*** Block opens ***

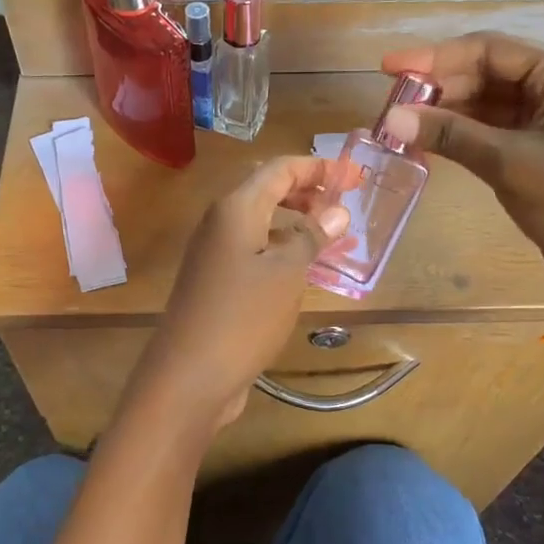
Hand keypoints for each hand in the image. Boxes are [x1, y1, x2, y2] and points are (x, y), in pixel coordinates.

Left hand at [132, 156, 355, 433]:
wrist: (189, 375)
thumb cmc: (243, 316)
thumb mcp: (286, 273)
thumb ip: (311, 237)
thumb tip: (336, 212)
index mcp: (235, 209)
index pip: (279, 169)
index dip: (318, 168)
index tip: (354, 176)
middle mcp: (221, 223)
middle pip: (267, 192)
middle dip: (308, 192)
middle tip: (346, 203)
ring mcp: (215, 254)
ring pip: (262, 223)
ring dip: (297, 223)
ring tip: (335, 236)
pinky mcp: (217, 283)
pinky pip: (256, 252)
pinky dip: (283, 251)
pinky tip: (307, 270)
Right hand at [379, 33, 543, 340]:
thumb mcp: (510, 163)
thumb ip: (450, 134)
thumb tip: (390, 116)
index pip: (490, 50)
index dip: (435, 57)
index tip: (389, 67)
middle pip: (488, 75)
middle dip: (439, 87)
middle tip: (390, 104)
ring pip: (488, 106)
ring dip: (447, 113)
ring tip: (400, 125)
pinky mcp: (541, 156)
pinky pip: (493, 134)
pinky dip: (462, 137)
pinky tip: (429, 143)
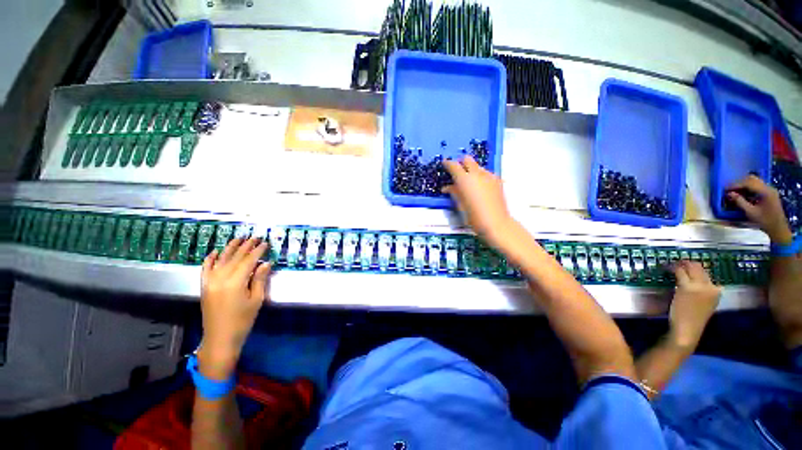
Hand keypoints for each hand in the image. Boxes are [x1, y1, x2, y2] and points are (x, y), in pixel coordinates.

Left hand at [198, 238, 271, 378]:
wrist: (220, 338)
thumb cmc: (243, 320)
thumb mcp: (256, 300)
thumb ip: (260, 279)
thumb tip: (265, 263)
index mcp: (235, 282)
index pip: (248, 261)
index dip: (257, 251)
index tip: (265, 243)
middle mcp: (220, 278)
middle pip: (234, 258)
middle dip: (246, 246)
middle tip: (255, 237)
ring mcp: (209, 282)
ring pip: (220, 260)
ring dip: (230, 248)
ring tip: (238, 238)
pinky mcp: (204, 286)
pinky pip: (205, 269)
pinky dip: (210, 259)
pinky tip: (215, 251)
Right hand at [443, 156, 514, 247]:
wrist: (496, 223)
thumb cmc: (474, 217)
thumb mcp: (460, 205)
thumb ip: (454, 192)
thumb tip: (447, 187)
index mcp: (464, 179)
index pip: (453, 165)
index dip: (447, 163)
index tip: (444, 164)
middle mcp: (477, 173)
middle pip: (467, 159)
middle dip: (461, 163)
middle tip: (457, 172)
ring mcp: (489, 175)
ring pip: (477, 166)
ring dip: (471, 170)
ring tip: (469, 183)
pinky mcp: (497, 180)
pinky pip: (486, 173)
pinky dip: (480, 176)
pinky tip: (480, 187)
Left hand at [668, 261, 720, 348]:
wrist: (688, 329)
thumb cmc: (693, 319)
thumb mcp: (704, 303)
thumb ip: (702, 292)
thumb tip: (693, 281)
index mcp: (717, 292)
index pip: (708, 274)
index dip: (697, 268)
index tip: (688, 264)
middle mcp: (710, 287)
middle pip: (700, 268)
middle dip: (688, 263)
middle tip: (678, 261)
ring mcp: (699, 287)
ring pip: (691, 268)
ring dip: (681, 264)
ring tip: (673, 263)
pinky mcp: (686, 287)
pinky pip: (680, 273)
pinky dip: (674, 268)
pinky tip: (669, 268)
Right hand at [727, 175, 791, 243]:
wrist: (778, 228)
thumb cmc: (765, 221)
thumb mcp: (751, 212)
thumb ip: (740, 202)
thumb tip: (729, 194)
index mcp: (765, 191)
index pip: (748, 183)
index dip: (736, 185)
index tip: (726, 189)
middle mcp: (768, 187)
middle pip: (752, 179)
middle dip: (739, 183)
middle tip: (730, 189)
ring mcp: (769, 190)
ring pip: (754, 181)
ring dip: (743, 185)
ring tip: (735, 191)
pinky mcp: (769, 193)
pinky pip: (757, 186)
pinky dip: (748, 188)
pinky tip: (744, 194)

*** Block closes ***

PROBLEM STATEMENT = For the records above, output each one exactly and skip any image.

OUTPUT FOR THIS TASK =
Hand keypoints for each hand in the image. Boxes are [x1, y1, x2, y2] and points are (x, y), in pixel coordinates.

Left hand at [132, 156, 355, 433]:
wrist: (189, 375)
thumb cmc: (243, 316)
thumb mcp: (286, 273)
thumb ip: (311, 237)
thumb tip: (336, 212)
index mcp: (235, 209)
index pip: (279, 169)
index dip: (318, 168)
index tip: (354, 176)
middle mcp: (221, 223)
middle pip: (267, 192)
middle dip: (308, 192)
middle tip: (346, 203)
ring mcp: (215, 254)
ring pip: (262, 223)
ring dip: (297, 223)
ring tip: (335, 236)
pinky mcp: (217, 283)
pinky pip: (256, 252)
pinky dip: (283, 251)
pinky tip: (307, 270)
Right hand at [379, 33, 543, 340]:
thumb mcp: (510, 163)
thumb ip: (450, 134)
thumb tip: (390, 116)
index pip: (490, 50)
index dip: (435, 57)
index tip: (389, 67)
middle pip: (488, 75)
middle dip: (439, 87)
middle tip: (390, 104)
ring pip: (488, 106)
ring dip: (447, 113)
ring tip: (400, 125)
pinky mcp: (541, 156)
pinky pip: (493, 134)
pinky dip: (462, 137)
pinky tip: (429, 143)
Hand keypoints for each hand in the image. Boxes are [x1, y1, x2, y2] and points are (x, y), in pixel coordinates.

Left hand at [198, 238, 271, 378]:
wrist: (220, 338)
thumb cmc: (243, 320)
thumb mcp: (256, 300)
thumb ip: (260, 279)
thumb tip: (265, 263)
index mcp: (235, 282)
index pip: (248, 261)
index dip: (257, 251)
index tip: (265, 243)
middle mcp: (220, 278)
middle pip: (234, 258)
middle dip: (246, 246)
middle tip: (255, 237)
ring mcp: (209, 282)
ring pip: (220, 260)
ring dip: (230, 248)
ring tip: (238, 238)
pinky mcp: (204, 286)
pinky pip: (205, 269)
pinky dip: (210, 259)
pinky tip: (215, 251)
Right hand at [443, 156, 514, 247]:
wrist: (496, 223)
thumb cmc: (474, 217)
thumb mcp: (460, 205)
thumb ip: (454, 192)
thumb tip: (447, 187)
index mcp: (464, 179)
index pip: (453, 165)
index dip: (447, 163)
index tip: (444, 164)
middle mcp: (477, 173)
middle pip: (467, 159)
middle dip: (461, 163)
middle tip: (457, 172)
ring mcp: (489, 175)
ring pip: (477, 166)
ring dip: (471, 170)
ring tip: (469, 183)
pinky mcp: (497, 180)
pinky pip: (486, 173)
pinky dip: (480, 176)
pinky tip: (480, 187)
Left hand at [668, 261, 720, 348]:
wrist: (688, 329)
thumb cmc: (693, 319)
thumb mcp: (704, 303)
thumb ip: (702, 292)
thumb tip: (693, 281)
index mcp: (717, 292)
index pip: (708, 274)
index dip: (697, 268)
index tip: (688, 264)
middle mcp: (710, 287)
middle pip: (700, 268)
middle dip: (688, 263)
middle tip: (678, 261)
ring mcp: (699, 287)
ring pip: (691, 268)
ring dip: (681, 264)
ring tip: (673, 263)
pinky mcp: (686, 287)
pinky pip: (680, 273)
pinky dip: (674, 268)
pinky tip: (669, 268)
Right hand at [727, 175, 791, 243]:
wrist: (778, 228)
thumb cmc: (765, 221)
thumb mcp: (751, 212)
thumb ip: (740, 202)
thumb tip: (729, 194)
index mcp: (765, 191)
index pip: (748, 183)
index dip: (736, 185)
index tip: (726, 189)
middle mcp: (768, 187)
middle pip: (752, 179)
middle dip: (739, 183)
middle tip: (730, 189)
ring mcp: (769, 190)
ring pip: (754, 181)
ring dip: (743, 185)
ring tip: (735, 191)
pinky mcp: (769, 193)
pinky pip: (757, 186)
pinky dip: (748, 188)
pinky tip: (744, 194)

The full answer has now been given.